Pero este complejo sistema político permanecerá opaco mientras no contestemos a la pregunta decisiva: ¿quién debía asumir en la Alemania de principios del siglo XIX la tarea de la educación nacional, sin la cual no se podía lograr el ansiado Estado nacional? Fichte –nos indica Villacañas, no albergaba la menor duda: esta misión debía ser afrontada por el Estado realmente existente, por Prusia, el mayor Estado alemán de su época, pero ajeno a la legitimidad democrática. Villacañas sostiene que la tragedia alemana se remonta a este pacto con el diablo, a este trato con el Estado patrimonial y despótico. El filósofo pensaba, con la ingenuidad propia de quien sólo hace política especulativa, que primero debía crearse la nación desde ese Estado absoluto; al cual, indudablemente, debía interesarle la formación de un ejército y de una estructura jurídico-administrativa de carácter nacional, dado el mayor ahorro y eficacia que proporcionaban. Sólo después, una vez constituida la nación, se podría levantar el Estado ideal de carácter republicano.
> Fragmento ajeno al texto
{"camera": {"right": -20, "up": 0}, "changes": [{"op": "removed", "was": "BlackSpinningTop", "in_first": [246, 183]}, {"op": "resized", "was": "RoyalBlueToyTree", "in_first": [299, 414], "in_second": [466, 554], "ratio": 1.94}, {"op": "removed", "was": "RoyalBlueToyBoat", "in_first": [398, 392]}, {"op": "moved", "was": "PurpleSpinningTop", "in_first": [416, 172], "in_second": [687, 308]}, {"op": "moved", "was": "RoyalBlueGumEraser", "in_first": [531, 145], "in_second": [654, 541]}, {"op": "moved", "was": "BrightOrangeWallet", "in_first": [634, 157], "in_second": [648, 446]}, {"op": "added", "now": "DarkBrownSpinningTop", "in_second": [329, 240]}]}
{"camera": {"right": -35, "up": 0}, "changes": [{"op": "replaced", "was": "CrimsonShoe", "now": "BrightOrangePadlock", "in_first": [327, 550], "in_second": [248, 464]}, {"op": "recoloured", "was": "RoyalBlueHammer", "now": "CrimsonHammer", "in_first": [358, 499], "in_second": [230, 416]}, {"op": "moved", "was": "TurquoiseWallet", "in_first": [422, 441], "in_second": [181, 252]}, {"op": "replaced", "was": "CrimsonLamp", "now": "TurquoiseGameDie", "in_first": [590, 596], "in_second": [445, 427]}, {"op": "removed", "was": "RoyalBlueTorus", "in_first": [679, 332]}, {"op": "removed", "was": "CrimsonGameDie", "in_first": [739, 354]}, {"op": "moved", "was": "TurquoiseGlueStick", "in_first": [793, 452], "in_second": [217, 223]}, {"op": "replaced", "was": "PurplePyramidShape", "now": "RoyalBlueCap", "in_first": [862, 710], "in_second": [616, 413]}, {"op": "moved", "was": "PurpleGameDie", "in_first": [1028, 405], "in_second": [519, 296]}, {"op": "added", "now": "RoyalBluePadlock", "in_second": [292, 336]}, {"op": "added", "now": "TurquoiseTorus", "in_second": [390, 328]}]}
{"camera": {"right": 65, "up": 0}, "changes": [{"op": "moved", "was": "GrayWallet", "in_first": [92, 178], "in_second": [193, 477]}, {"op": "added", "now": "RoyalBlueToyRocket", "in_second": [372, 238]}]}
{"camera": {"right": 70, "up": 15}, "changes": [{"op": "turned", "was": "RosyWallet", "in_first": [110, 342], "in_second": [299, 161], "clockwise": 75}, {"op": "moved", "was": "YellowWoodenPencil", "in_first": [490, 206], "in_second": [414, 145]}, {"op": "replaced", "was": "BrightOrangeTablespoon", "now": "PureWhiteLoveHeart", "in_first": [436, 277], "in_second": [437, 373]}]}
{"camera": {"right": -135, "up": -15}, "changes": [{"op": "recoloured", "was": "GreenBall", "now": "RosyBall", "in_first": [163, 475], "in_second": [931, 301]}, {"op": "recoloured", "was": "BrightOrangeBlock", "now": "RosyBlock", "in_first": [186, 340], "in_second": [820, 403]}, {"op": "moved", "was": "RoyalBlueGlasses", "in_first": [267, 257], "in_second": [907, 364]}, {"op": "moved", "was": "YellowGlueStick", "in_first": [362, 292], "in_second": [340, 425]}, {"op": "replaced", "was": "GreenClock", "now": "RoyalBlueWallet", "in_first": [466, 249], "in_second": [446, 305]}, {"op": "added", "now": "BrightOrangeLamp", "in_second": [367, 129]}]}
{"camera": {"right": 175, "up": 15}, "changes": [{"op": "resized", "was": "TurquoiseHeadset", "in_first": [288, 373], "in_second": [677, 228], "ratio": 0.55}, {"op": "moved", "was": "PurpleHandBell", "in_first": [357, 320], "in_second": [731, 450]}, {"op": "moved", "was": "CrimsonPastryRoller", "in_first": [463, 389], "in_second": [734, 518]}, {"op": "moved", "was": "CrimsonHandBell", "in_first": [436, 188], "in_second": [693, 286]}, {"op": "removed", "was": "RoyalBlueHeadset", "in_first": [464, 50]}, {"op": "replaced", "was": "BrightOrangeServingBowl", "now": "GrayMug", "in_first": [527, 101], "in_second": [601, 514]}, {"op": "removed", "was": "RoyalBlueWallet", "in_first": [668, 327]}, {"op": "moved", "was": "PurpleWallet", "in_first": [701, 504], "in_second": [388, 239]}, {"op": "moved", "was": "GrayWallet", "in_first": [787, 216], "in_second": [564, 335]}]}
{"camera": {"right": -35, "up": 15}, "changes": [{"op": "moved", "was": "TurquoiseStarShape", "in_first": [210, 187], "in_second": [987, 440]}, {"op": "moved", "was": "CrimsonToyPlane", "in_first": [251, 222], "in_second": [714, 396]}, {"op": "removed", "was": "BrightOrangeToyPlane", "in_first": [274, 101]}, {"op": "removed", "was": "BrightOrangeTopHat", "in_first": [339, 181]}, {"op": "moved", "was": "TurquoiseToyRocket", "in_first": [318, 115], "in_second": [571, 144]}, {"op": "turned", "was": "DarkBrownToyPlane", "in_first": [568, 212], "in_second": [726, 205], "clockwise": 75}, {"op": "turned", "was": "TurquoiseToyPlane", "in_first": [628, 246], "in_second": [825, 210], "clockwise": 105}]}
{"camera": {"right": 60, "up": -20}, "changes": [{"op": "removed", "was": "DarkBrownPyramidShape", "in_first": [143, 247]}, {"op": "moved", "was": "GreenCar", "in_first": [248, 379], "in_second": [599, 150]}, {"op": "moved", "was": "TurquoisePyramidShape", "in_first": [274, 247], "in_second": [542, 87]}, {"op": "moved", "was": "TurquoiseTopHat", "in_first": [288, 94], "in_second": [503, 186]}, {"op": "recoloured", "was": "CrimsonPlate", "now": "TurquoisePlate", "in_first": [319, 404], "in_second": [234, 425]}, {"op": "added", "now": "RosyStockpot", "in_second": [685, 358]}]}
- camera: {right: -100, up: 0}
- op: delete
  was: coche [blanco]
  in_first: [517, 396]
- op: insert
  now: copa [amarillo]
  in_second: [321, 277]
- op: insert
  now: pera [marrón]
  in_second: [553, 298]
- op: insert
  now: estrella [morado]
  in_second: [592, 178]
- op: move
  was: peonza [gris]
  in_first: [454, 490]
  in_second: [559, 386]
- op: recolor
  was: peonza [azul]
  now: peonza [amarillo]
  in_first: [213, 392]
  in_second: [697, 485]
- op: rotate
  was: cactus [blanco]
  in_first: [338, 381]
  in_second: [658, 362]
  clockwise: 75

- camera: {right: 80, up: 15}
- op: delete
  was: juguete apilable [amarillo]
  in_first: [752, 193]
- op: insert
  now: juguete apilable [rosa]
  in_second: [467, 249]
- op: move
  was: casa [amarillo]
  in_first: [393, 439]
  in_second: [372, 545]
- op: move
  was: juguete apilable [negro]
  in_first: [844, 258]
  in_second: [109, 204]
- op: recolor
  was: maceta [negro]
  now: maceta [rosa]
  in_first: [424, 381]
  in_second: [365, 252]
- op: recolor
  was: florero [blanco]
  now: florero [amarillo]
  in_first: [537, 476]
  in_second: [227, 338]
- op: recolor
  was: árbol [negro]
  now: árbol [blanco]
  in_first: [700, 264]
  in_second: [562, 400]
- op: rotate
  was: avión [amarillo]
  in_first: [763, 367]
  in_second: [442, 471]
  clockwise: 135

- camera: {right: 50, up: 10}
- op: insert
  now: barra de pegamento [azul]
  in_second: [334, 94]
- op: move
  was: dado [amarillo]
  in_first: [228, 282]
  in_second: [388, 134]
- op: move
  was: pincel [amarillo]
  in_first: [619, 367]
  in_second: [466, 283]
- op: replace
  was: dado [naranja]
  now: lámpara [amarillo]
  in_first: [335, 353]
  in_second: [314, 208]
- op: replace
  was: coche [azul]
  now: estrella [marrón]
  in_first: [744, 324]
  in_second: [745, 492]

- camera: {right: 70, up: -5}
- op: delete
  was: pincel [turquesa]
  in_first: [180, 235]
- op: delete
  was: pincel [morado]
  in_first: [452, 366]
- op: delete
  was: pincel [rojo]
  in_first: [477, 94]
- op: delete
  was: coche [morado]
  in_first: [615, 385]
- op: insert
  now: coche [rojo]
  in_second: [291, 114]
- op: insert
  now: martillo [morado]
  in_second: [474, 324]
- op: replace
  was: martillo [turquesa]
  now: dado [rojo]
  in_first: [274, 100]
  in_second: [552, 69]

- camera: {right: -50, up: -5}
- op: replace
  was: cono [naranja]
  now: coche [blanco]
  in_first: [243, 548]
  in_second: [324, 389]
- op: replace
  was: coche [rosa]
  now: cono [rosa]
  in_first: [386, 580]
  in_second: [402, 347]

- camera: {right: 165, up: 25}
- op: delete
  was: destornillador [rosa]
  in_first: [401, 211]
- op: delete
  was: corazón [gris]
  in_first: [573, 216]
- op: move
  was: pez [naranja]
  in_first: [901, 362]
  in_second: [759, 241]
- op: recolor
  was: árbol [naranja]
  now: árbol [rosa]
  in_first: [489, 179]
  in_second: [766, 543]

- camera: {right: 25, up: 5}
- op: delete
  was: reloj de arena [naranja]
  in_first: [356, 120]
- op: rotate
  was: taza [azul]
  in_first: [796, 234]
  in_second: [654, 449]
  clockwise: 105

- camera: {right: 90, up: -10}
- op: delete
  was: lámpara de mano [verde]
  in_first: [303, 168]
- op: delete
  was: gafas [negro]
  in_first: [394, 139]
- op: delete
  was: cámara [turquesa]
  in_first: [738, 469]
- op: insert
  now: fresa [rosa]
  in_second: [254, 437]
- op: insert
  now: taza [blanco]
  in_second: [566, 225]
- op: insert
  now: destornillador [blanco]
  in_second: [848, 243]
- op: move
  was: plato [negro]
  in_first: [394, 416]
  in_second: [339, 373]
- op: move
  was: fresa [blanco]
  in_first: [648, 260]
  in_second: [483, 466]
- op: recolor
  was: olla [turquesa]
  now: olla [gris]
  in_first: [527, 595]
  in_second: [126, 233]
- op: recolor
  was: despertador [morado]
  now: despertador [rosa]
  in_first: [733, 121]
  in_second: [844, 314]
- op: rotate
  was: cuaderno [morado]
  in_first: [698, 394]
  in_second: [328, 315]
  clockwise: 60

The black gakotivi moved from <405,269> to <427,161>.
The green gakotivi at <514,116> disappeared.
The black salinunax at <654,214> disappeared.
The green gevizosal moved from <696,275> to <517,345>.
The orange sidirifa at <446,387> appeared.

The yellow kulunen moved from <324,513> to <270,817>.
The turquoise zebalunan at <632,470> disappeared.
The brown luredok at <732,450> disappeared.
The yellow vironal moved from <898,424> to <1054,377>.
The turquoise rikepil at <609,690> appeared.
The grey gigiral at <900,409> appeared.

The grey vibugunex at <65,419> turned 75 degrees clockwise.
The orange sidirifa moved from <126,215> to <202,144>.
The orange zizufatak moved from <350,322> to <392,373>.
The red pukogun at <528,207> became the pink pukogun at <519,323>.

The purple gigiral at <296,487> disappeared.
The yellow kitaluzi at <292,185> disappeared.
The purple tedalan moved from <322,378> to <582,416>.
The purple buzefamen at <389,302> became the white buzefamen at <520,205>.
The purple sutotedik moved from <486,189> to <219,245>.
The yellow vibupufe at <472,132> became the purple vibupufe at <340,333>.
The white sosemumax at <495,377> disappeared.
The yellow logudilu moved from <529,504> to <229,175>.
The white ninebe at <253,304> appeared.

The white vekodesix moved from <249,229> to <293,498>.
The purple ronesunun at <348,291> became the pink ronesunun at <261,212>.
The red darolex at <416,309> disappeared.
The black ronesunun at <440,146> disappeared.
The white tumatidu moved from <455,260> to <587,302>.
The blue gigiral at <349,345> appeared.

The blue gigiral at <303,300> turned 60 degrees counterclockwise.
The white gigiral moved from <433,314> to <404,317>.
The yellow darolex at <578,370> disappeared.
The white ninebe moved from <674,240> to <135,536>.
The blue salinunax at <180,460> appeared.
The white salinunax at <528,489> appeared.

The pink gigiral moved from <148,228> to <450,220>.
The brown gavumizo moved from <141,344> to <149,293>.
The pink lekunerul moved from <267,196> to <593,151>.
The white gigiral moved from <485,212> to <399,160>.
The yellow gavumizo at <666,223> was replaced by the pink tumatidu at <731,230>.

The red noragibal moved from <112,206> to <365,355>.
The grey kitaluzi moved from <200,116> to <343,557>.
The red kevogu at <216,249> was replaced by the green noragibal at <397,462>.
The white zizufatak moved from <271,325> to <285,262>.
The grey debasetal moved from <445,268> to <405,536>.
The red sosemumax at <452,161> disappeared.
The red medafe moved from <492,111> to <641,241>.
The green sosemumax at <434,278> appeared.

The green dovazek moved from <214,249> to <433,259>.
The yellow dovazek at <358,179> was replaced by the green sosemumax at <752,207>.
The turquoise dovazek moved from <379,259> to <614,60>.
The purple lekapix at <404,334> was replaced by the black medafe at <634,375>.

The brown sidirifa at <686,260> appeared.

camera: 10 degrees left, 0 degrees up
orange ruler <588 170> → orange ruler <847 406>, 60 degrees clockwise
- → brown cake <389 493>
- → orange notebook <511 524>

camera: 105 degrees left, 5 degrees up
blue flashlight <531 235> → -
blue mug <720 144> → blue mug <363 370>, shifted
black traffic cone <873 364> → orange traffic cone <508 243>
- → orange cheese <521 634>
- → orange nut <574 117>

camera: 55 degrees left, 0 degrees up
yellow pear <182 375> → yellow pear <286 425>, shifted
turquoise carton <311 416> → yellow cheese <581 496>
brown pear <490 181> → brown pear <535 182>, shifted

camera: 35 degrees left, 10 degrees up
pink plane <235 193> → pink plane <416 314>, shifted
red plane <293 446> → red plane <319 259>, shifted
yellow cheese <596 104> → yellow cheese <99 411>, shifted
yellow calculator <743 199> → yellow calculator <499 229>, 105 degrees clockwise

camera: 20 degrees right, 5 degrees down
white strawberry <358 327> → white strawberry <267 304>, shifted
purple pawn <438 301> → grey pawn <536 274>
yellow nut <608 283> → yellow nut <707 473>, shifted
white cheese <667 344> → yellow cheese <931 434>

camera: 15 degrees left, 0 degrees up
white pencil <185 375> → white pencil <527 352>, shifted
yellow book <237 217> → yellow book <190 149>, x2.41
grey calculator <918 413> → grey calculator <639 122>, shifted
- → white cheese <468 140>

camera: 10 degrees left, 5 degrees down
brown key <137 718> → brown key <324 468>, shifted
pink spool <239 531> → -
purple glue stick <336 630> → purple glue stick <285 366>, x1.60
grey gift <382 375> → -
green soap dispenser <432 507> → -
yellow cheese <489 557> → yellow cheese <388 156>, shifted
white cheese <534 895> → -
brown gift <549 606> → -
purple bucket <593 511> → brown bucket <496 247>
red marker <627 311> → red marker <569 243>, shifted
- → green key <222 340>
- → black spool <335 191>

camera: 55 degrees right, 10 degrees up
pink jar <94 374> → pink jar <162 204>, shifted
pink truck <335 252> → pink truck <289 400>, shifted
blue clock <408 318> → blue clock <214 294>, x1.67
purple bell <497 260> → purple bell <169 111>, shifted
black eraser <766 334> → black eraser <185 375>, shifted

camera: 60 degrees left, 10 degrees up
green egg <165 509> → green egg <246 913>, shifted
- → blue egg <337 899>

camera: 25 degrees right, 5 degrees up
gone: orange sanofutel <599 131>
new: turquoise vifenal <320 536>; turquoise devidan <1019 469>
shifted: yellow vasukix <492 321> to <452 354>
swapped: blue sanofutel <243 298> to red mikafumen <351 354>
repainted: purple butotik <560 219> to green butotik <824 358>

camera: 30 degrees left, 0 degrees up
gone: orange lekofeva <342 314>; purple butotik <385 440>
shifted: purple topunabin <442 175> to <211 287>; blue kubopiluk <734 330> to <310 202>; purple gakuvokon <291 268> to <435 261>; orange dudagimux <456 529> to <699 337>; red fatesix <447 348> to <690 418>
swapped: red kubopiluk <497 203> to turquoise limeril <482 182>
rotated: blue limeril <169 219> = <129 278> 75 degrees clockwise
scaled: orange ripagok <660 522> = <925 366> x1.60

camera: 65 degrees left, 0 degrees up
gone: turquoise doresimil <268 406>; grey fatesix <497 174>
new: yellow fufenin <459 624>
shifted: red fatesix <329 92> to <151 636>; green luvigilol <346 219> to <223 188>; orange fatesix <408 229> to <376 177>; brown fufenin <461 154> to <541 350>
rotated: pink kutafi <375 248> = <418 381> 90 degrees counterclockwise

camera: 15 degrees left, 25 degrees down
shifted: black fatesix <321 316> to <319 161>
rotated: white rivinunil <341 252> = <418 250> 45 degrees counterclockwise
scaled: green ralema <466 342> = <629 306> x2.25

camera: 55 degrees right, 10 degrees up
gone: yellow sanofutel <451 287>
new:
Mas Fichte falló clamorosamente en sus pronósticos: ante todo por dar prioridad a la cohesión nacional sobre los valores estrictamente republicanos. Su desconocimiento de las relaciones de poder, de la razón estatal clásica, le impidió advertir que el Estado salido del Antiguo Régimen podía nacionalizarse sin modificar sus bases políticas. La culpa, la responsabilidad, del filósofo fue muy grave: fue él quien separó de manera imprudente nacionalismo y republicanismo, pues pensaba que en una nación el pueblo siempre es soberano. Alemania acabó heredando de Fichte lo peor de su obra: una Europa compuesta por naciones heterogéneas, sordas a la propuesta kantiana de confederación y volcadas a una política de expansión. Por eso resulta una insensatez remontar el origen del totalitarismo hasta las aporías de la Ilustración. La nación y la guerra deja muy claro este origen: fue el idealismo alemán quien introdujo la semilla del mal, el nacionalismo sin republicanismo, y quien posibilitó la aparición de una nación en perpetua autoafirmación y en constante lucha por la hegemonía.


 

[*] Reseña publicada en Daimon, n.º 19, 2000, pp. 234-236.